Despite the generally gloomy economic outlook, there are opportunities for growth in emerging markets while the evolving preferences of a younger generation of drinkers could see new trends take hold. The spirits industry must prepare to chart a course for 2025 and unite in tackling these challenges head on.
Vodka
Vodka has continued to see its volumes slip over the past year as it tussles with booming categories such as Tequila and pre‐mixed cocktails. Using its US Navigator, IWSR found vodka volumes were down by 4% from January to June 2024 in the US, compared with the same period last year. In 2023, vodka – which accounts for 30% of all spirits volumes in the US – reported a 2.3% drop in volume, according to data from the Distilled Spirits Council of the US.

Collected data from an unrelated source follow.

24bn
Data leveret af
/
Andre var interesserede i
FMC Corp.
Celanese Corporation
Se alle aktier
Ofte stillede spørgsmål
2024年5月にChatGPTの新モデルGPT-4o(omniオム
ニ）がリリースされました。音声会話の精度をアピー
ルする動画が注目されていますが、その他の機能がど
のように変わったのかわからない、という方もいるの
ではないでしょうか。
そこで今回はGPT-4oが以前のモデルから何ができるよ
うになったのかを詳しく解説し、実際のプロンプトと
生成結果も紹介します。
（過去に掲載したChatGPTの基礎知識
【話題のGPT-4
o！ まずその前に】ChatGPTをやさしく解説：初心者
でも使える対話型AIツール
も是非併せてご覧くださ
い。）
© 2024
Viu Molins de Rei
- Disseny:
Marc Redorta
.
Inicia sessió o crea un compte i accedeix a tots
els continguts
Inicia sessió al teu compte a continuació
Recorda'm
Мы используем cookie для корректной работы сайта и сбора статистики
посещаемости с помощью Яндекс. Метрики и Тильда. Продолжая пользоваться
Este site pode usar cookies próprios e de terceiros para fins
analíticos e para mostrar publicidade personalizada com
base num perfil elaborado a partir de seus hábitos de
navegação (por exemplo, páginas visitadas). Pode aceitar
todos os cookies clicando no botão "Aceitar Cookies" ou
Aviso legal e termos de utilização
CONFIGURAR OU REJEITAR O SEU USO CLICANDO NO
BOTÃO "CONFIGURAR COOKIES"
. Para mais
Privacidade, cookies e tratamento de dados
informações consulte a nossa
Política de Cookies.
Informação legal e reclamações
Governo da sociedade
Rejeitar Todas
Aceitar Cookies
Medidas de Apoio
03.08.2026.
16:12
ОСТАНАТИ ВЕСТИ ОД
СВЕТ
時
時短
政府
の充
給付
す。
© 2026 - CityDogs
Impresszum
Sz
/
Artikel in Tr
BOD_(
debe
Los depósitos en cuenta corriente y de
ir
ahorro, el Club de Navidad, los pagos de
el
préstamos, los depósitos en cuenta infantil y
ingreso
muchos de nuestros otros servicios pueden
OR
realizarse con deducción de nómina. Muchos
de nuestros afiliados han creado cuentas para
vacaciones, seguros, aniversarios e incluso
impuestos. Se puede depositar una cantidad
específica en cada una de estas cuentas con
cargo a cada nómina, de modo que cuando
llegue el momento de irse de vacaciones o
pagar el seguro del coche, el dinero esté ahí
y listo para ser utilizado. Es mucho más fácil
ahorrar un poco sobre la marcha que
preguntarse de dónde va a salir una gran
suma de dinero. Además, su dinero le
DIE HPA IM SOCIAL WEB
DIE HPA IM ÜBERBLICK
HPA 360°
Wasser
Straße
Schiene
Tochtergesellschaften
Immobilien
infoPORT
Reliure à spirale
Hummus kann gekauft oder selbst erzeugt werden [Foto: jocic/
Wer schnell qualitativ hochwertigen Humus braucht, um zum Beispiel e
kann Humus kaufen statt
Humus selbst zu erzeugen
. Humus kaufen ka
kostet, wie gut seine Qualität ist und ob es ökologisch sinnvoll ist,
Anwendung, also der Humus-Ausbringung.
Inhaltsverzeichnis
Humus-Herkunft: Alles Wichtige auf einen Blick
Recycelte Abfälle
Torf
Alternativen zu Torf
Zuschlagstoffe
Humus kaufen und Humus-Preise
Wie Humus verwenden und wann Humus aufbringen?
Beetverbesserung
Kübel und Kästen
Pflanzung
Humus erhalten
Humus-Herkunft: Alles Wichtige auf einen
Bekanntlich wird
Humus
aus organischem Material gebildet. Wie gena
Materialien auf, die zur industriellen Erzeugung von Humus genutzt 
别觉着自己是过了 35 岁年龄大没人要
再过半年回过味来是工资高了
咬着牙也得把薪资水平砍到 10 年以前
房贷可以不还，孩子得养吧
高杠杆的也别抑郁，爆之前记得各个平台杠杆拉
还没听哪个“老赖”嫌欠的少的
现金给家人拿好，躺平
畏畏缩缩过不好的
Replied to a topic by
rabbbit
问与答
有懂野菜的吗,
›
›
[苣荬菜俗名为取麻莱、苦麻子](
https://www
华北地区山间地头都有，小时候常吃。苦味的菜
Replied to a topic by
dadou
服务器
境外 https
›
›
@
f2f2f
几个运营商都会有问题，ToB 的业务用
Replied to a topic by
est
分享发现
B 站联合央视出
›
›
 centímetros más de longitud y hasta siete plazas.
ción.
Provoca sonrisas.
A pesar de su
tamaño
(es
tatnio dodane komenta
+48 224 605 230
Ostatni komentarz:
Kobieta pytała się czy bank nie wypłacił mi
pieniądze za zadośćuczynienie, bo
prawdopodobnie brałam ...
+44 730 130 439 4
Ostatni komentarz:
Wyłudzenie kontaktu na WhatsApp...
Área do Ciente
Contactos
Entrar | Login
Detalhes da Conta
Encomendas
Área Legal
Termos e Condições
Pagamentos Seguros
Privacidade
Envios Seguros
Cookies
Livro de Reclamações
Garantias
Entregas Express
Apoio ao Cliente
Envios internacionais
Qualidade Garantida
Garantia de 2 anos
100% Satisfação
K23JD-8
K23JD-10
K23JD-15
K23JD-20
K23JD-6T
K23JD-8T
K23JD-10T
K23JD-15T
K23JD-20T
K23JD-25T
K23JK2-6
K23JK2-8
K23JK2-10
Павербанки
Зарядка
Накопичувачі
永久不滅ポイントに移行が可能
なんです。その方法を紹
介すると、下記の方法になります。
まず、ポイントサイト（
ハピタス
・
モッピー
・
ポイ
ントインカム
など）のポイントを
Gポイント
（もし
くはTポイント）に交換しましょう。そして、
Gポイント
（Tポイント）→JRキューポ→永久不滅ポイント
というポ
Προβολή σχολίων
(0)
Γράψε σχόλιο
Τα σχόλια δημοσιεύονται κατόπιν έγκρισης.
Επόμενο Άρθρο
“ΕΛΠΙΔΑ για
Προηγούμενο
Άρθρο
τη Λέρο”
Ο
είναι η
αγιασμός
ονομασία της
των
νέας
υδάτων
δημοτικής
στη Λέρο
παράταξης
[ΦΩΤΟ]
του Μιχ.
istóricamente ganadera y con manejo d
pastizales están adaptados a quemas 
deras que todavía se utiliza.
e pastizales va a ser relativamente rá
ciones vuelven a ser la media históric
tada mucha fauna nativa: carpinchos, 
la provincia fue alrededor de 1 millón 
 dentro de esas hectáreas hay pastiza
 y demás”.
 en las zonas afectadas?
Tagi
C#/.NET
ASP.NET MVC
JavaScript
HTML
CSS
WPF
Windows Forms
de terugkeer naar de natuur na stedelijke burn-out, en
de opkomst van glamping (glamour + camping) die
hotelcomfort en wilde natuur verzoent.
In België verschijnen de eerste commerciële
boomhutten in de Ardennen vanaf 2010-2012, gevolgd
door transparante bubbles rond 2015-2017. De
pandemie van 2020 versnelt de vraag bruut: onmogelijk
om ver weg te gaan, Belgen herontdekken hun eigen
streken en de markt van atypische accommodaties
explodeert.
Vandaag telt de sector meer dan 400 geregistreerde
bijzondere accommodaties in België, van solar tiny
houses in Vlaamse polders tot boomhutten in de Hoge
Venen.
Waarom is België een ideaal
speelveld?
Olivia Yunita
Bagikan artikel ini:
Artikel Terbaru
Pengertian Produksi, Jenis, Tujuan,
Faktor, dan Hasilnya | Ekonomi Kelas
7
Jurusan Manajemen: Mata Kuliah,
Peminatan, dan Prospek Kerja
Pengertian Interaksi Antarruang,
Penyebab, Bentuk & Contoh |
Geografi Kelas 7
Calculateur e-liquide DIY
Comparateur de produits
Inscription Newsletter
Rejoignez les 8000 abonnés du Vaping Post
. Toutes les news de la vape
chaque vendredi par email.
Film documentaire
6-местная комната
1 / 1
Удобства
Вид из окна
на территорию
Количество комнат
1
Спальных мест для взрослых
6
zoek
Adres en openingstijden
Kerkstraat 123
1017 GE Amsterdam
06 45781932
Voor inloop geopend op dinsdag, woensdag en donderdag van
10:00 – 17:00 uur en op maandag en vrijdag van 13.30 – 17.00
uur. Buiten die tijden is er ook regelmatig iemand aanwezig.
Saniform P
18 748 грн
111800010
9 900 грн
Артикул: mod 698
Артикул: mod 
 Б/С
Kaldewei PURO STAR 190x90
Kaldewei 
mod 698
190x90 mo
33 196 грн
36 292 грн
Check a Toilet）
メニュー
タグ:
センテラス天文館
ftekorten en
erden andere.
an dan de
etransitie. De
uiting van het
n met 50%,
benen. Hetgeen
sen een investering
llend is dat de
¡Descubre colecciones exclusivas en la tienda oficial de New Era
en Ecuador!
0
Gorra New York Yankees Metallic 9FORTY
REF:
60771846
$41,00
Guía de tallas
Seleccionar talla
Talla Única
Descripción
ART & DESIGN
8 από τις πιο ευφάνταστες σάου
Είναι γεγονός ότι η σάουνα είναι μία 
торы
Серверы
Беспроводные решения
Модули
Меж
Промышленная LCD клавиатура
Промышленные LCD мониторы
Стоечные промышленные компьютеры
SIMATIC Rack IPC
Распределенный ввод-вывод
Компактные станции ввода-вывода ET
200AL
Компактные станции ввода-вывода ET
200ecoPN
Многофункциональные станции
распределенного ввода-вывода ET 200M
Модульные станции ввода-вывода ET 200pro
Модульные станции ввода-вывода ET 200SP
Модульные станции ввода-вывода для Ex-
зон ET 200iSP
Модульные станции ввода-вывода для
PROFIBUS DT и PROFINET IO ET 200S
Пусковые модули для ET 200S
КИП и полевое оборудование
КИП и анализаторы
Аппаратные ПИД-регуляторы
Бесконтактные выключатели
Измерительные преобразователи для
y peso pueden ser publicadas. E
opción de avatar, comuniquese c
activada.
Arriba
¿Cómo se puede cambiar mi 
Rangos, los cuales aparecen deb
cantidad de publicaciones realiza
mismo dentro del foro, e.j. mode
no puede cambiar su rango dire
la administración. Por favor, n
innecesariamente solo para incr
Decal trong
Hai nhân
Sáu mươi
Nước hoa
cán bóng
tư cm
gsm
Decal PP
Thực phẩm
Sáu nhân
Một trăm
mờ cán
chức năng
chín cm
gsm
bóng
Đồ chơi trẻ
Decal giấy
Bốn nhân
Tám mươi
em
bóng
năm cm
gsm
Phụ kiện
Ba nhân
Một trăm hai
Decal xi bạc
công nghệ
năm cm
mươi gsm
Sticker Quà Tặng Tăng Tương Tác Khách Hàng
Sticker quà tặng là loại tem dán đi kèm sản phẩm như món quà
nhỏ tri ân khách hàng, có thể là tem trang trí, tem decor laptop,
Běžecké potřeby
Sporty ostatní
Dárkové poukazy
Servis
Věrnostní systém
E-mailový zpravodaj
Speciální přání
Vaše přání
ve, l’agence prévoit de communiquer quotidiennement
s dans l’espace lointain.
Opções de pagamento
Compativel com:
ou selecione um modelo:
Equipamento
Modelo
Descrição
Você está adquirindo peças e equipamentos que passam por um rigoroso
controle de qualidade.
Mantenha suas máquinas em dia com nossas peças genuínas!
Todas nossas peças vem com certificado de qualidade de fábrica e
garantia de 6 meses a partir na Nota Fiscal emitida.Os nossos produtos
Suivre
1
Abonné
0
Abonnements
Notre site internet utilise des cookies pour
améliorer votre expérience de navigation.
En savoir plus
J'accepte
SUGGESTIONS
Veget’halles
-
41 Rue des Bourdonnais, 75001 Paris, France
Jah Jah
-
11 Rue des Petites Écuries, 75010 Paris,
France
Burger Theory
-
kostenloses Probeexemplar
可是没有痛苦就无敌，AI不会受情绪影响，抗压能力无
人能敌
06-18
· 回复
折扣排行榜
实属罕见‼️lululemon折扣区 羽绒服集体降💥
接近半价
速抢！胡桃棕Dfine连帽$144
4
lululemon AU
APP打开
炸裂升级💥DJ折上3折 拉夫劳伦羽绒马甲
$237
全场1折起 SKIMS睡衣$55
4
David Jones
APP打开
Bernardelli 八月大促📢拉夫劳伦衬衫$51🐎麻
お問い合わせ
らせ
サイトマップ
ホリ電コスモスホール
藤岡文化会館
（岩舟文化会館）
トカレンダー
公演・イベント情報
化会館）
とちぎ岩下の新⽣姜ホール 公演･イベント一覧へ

Despite a downward trajectory for vodka (and most spirits segments in the US during this period), there are bright spots for the category internationally. In France, IWSR says spirits growth will come from categories such as vodka, which is expected to post a compound annual growth rate of 2% in volume (2023‐2028).
If we look at the global data from Euromonitor International, vodka sales by volume are expected to be stagnant by the end of 2024 at 338.4 million cases, slightly down on 338.44m in 2023. The forecast for 2025 looks slightly worse, with an additional decline to 337.4m cases. However, the enormity of these volumes should not be underestimated. Plus, vodka is expected to perform better by value, growing from US$78.2 billion in 2023 to US$79.4bn in 2024, and potentially to US$82.6bn by 2025.
Deb Dasgupta, vice‐president of marketing at Pernod Ricard‐owned Absolut Vodka, is confident about vodka’s growth prospects. “Vodka stands as the unsung hero of spirits – resilient, versatile, and endlessly creative,” she says. “Its neutrality not only keeps consumers coming back but also makes it a strong category recruiter, welcoming new drinkers into the world of spirits.
“As the ultimate blank canvas for cocktail artistry – a trend thriving this year – and with the ultra‐premium segment set to grow by 3% in volume through 2027 [according to IWSR], vodka’s future looks anything but shaken.”
This year alone we’ve seen brands ramp up their marketing efforts. Nemiroff secured a partnership with four English Premier League football teams, while New Amsterdam Vodka partnered with YouTube Series Hot Ones on a spicy vodka, and sponsored the US’s National Hockey League and the Ultimate Fighting Championship. Bacardi‐owned Grey Goose vodka also sold 556,000 serves of its signature Honey Deuce cocktail during the US Open tennis tournament. The consumer demand is clear.
Collaborations will continue to be key for Absolut, too. “Over the coming year, we’ll continue to make a mark on nightlife, culture, and the arts, amplifying voices that resonate with our ethos of inclusivity and self‐ expression,” says Dasgupta.
“Through collaborations with artists like Olly Alexander and Samuel Ross, and unexpected partnerships with brands like Heinz and CopyLab, we’re weaving a global cultural tapestry. Each partnership keeps us authentically connected and relevant worldwide.”
Brands to watch in 2025
Dutch Barn
Hailing from Yorkshire in the UK, organic vodka Dutch Barn recently revealed a new visual identity as part of a multi‐million‐pound investment, and is backed by comedian Ricky Gervais, who hopes to take the brand global. With Gervais’ support, it could see huge success in the US, a major vodka market.
Desi Daru
The British‐Indian vodka brand has been making a serious splash over the past year. It has big plans to grow and is seeking £1 million (US$1.3m) to expand in the UK and overseas. Now available through Master of Malt and Selfridges, Desi Daru also revealed its first cocktail contest in 2024 – a move that could help it gain additional favour with bartenders.
Aspen Vodka
The Colorado‐based brand secured a partnership with WES Brands this year to ‘reshape the vodka category’ and expand it throughout the US. Plus, it claims to be the world’s most sustainable distillery after gaining a new certification. Could 2025 see the brand take on global players with its green credentials?